Consignes
a: Dans le texte de la page, qui invite Chef à une expo parisienne ?
b: Retouchez, s'il vous plaît, le passage du texte de la page commençant à « Invité à une » et se terminant à « de s'en servir. », en remplaçant « mallette » par « valise ».

Texte de la page
------------------------------------------------------------

Invité à une expo parisienne par son ami Slo, Chef fait la connaissance d''une charmante jeune femme, Ombeline, dont il tombe amoureux tout de suite, et même aussitôt, et qu'il engage pour finaliser son projet. Et ils redescendent sur Montpellier, car le travail dont est chargé Chef n'attend pas. Parallèlement et concomitamment, Chef décide d'enquêter sur l'origine du Photomaton, car cette photo, ou plutôt celle qui figure dessus, le poursuit. C'est ainsi qu'il se rend au Ryby's une vieille boîte de nuit, un ancien cabaret, aujourd'hui fermé. Il s'infiltre toutefois à l'intérieur de l'établissement et découvre une mallette en piteux état qui renferme des négatifs, eux aussi en piteux états. Il les restaure tant bien que mal et il a alors l'idée de s'en servir.

------------------------------------------------------------

Données brutes

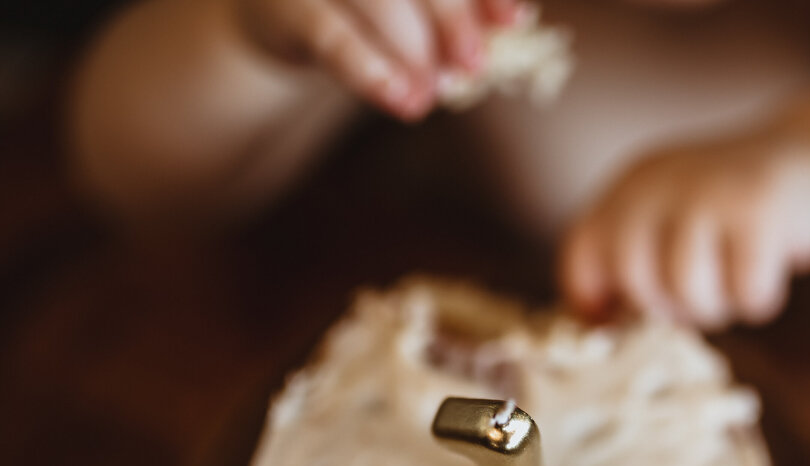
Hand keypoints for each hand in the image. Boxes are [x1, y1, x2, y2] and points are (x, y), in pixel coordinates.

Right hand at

------------------------------------------------------------

Corrigé de l'exercice
a: Son ami Slo.

b:
Invité à une expo parisienne par son ami Slo, Chef fait la connaissance d''une charmante jeune femme, Ombeline, dont il tombe amoureux tout de suite, et même aussitôt, et qu'il engage pour finaliser son projet. Et ils redescendent sur Montpellier, car le travail dont est chargé Chef n'attend pas. Parallèlement et concomitamment, Chef décide d'enquêter sur l'origine du Photomaton, car cette photo, ou plutôt celle qui figure dessus, le poursuit. C'est ainsi qu'il se rend au Ryby's une vieille boîte de nuit, un ancien cabaret, aujourd'hui fermé. Il s'infiltre toutefois à l'intérieur de l'établissement et découvre une valise en piteux état qui renferme des négatifs, eux aussi en piteux états. Il les restaure tant bien que mal et il a alors l'idée de s'en servir.